== EXTRACTED ENTRIES

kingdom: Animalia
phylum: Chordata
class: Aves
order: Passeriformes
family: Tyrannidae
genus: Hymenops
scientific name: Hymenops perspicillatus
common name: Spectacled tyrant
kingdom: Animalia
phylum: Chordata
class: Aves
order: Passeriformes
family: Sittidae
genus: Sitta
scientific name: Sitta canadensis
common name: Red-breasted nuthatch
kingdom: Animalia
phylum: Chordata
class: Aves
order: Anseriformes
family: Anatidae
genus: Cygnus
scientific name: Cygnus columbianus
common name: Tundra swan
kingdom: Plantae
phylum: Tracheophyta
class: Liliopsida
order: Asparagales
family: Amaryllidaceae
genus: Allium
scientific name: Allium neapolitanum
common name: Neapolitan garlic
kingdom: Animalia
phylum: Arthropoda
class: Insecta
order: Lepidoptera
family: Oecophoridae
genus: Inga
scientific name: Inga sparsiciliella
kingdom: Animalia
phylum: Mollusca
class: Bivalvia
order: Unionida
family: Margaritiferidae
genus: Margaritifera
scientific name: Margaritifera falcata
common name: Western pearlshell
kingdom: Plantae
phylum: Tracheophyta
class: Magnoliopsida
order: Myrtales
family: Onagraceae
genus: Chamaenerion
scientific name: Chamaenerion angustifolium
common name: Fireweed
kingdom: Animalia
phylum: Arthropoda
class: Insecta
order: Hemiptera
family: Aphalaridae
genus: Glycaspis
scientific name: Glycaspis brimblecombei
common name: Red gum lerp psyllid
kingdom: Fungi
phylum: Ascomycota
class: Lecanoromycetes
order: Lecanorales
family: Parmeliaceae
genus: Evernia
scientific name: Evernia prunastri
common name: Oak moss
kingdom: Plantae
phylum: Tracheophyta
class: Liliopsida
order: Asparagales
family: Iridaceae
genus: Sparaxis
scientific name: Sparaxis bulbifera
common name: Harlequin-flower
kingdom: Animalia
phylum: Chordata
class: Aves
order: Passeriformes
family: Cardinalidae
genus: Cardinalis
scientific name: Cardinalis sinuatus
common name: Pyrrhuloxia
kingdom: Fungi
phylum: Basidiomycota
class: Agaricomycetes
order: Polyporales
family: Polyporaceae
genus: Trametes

====

GIVEN TASK
Edit everything in the listing from the line containing "scientific name: Hymenops perspicillatus" down to the line containing "genus: Allium", swapping "phylum" for "division" and keeping every other part unchanged.

ANSWER TO THE EXERCISE
scientific name: Hymenops perspicillatus
common name: Spectacled tyrant
kingdom: Animalia
division: Chordata
class: Aves
order: Passeriformes
family: Sittidae
genus: Sitta
scientific name: Sitta canadensis
common name: Red-breasted nuthatch
kingdom: Animalia
division: Chordata
class: Aves
order: Anseriformes
family: Anatidae
genus: Cygnus
scientific name: Cygnus columbianus
common name: Tundra swan
kingdom: Plantae
division: Tracheophyta
class: Liliopsida
order: Asparagales
family: Amaryllidaceae
genus: Allium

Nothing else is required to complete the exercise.